Middle Ages Druid Fluid

Druid Fluid marks a new style for the BOTB Guys. It's a barleywine. Barleywine is a strong ale which originated in England. The name comes from the fact that it is often nearly as strong as wine, typically clocking in at somewhere between 8% and 12%. It is made with grains rather than fruit, so it is in fact an ale. Bass No. 1 Ale was the first beer sold as a barley wine in 1900. Barleywines are rich, full-bodied and complex.
Druid Fluid, an amber colored ale, has a deep malty aroma, not surprising since it is brewed with six malts. Full-bodied and rich with a sweet, malty taste and warm alcohol mouthfeel. Our overall impression came out just shy of "can't get enough." Not shabby for a niche beer such as this. But again there was a mixed bag of opinions. "Too sweet; Very strong, with a sweet taste, it seems you either love it or hate it; a little grape-y for my taste; Certainly not a session beer!"

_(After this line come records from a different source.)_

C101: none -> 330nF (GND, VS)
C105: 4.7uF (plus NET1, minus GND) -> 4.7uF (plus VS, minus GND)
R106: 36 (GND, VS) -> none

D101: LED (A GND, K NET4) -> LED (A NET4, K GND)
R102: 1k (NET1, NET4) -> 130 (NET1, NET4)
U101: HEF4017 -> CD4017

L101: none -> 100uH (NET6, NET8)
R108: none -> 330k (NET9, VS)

Capital Brewery of Middleton, WI - Capital Pilsner
Capital Pilsner is a German Pilsner style beer. It's a mild beer at 4.7%. The aroma quite honestly was not pleasant. It was described variously as, "bready, yeasy, skunky, dirty socks." Ouch! Hate to hammer any craft brew, but honestly the aroma alone was very off-putting. The color was very pale. It has a thin mouthfeel and the taste somewhat sweet. General impression fell just shy of "can't stand it." Comments: "Almost like a light wheat beer; definitely a lawnmower beer; After shoveling my car out of the snow bank I could drink that."

New Glarus Brewing Company - Spotted Cow

Our second beer from Wisconsin, and we were beginning to wonder if there was something in the water in this Midwest state. Described as a farmhouse ale, Spotted Cow is another mild beer at 4.8%. There was very little in the way of aroma and the color was pale yellow. Mouthfeel was thin and there wasn't much flavor. Kind of reminded me of one of the Imbev or Miller/Coors beers. No discernible hops presence and little in the way of maltiness either. Comments: "Would be a golf cart beer - when you want to shoot a good score; After shoveling, maybe a 'knock back' beer; Not objectionable, but why bother?: Incidentally, their web site suggests paining this beer with, anomg other things, brats and Limburger sandwiches.

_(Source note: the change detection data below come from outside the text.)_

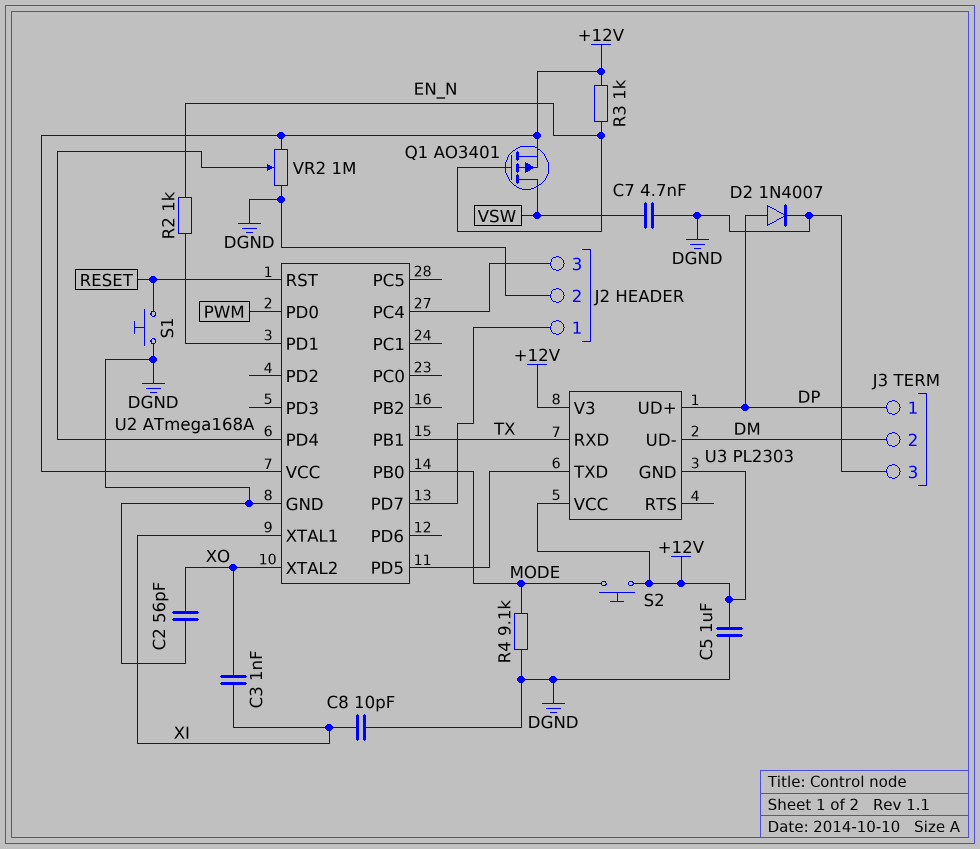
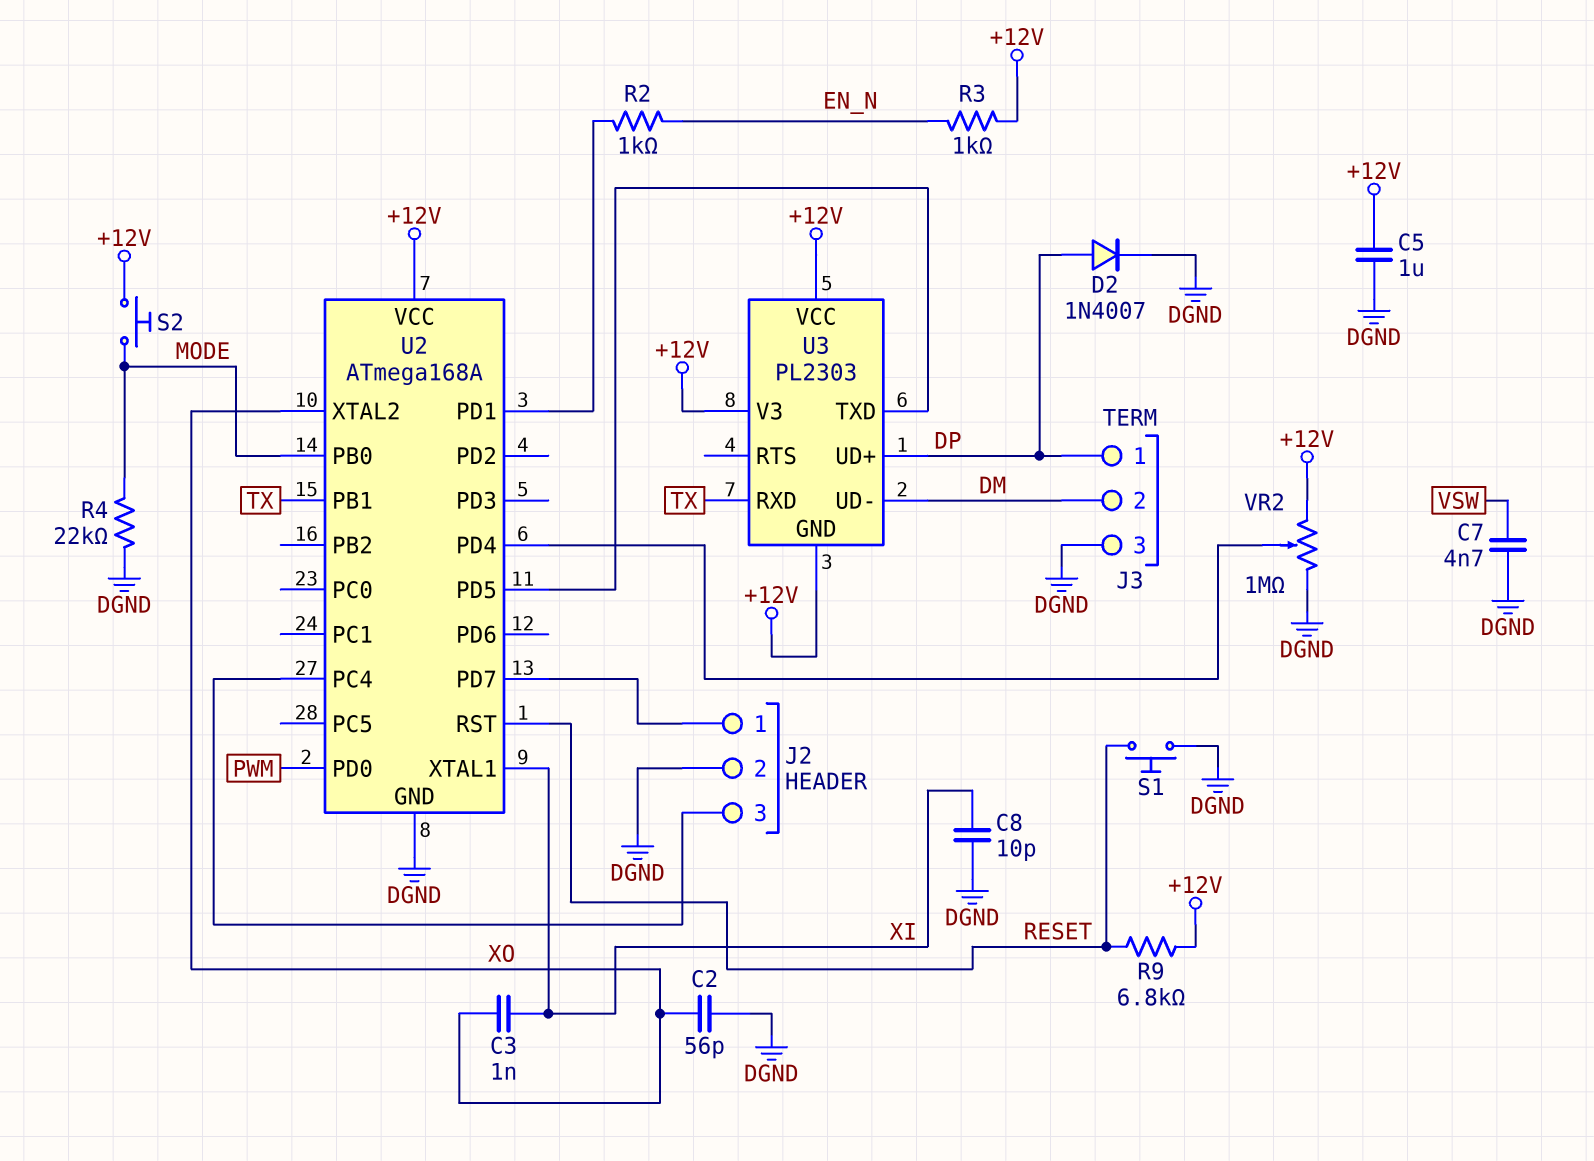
Q1: PMOS AO3401 (G EN_N, D VSW, S +12V) -> none
R4: 9.1k (DGND, MODE) -> 22k (DGND, MODE)
R9: none -> 6.8k (+12V, RESET)

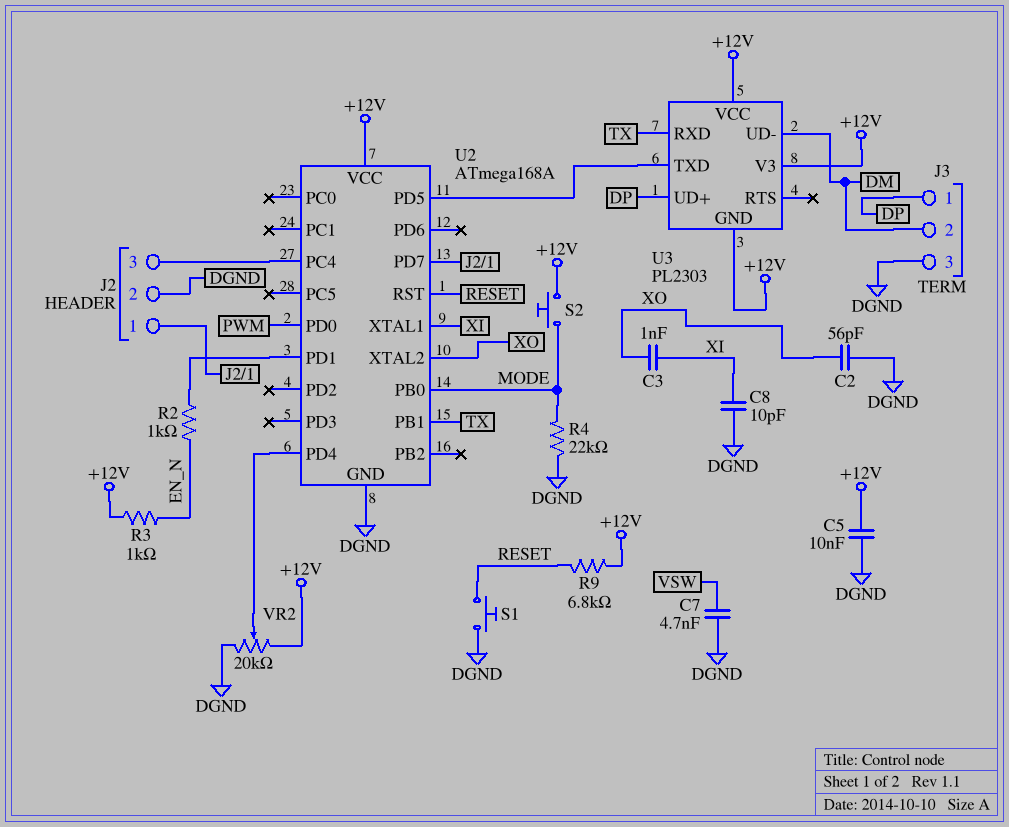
C5: 1uF (+12V, DGND) -> 10nF (+12V, DGND)
D2: diode 1N4007 (A DP, K DGND) -> none
VR2: 1M (+12V, DGND, wiper U2/PD4) -> 20k (+12V, DGND, wiper U2/PD4)

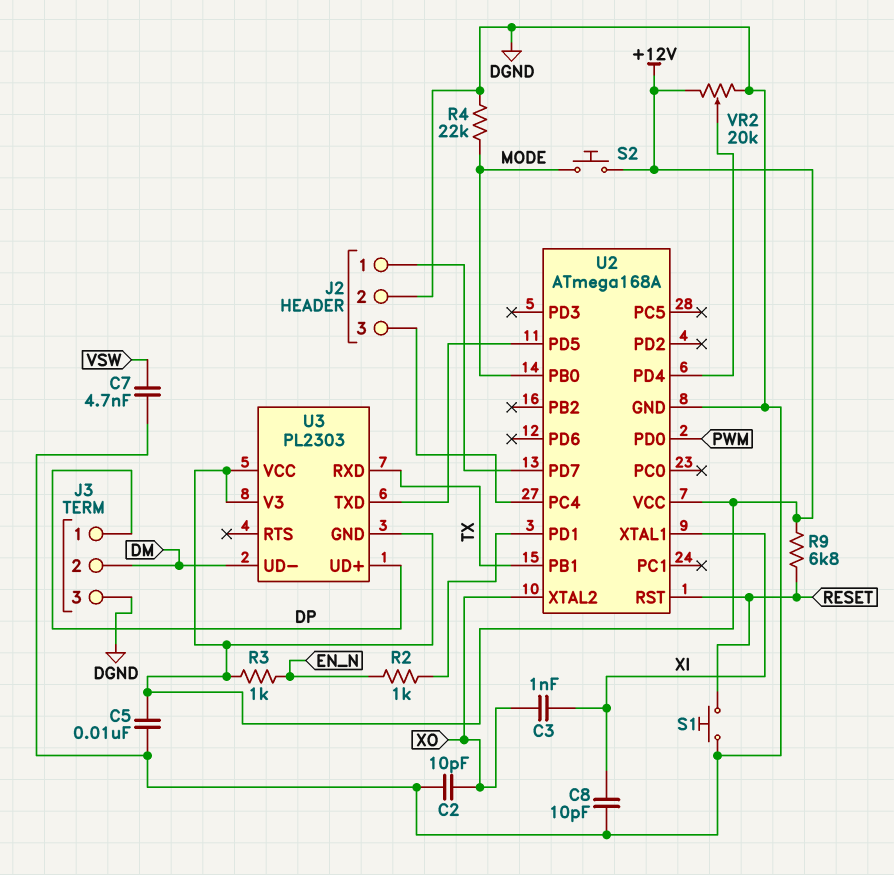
C2: 56pF (DGND, XO) -> 10pF (DGND, XO)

New Glarus Brewing Company - Moon Man No Coast Pale Ale
After a couple of disappointing Wisconsin brews we approached this one with some trepidation. Hated to see  the Badger State go 0 for 3. Gotta' like the name "No Coast Pale Ale." The pour was encouraging with an unfiltered cloudiness that gave the pale color some character. The aroma gave us more hope as we detected the presence of hops which we had missed in the last two. The flavor was that of a decent pale ale with a faint hoppy bitterness. The overall impressions fell right between "can't get enough" and "OK." Comments: I'll tell you what, I could drink that; Wisconsin's best effort so far."

We did have three other beers which we choose not to rate officially for no other reason than we decided to just do seven. These all were unanimously well received. We agreed that they were all in the "can't get enough" category. 

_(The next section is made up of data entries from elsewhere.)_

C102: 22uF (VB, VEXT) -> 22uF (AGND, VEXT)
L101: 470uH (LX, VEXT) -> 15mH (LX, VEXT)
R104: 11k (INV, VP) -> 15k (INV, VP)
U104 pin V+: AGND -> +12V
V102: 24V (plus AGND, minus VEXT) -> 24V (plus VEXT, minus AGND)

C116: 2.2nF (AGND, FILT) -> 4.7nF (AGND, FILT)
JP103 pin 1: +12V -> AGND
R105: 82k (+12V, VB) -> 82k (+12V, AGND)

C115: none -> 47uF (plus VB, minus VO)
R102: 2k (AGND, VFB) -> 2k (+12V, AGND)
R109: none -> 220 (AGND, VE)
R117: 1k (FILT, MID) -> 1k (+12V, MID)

Sierra Nevada's Harvest Wet Hop Ale

Three Heads Brewing - The Kind India Pale Ale

Brown's Brewing Company
India Pale Ale

All in all another day of good food, good friends, good music, and of course, good beer.

How Beer Saved the World

You might want to check out this fun bit of fluff from the Discovery Channel. It tells the story of beer and it's many virtues in a light-hearted hour, mixing somewhat silly animation with over-the-top narration and a fair amount of history. It's an interesting show, however I would have liked to have seen a similar thing done with a little less frivolity. It sort of undercuts the interesting bits of trivia and history of brewing. The little animated bits are just goofy and not particularly funny unless you're a five-year-old. It's almost like the producers said, "Well, it's beer after all, so let's not be too serious here." 
Also be prepared; it's underwritten by Miller/Coors so about 90% of the beer labels you see are either Miller or Coors. It's like we're in some bizarro universe where Budweiser doesn't exist. However, there is also no mention of craft brews either and the death of the small breweries with the rise of the mega-breweries. Nonetheless it makes for a diverting hour.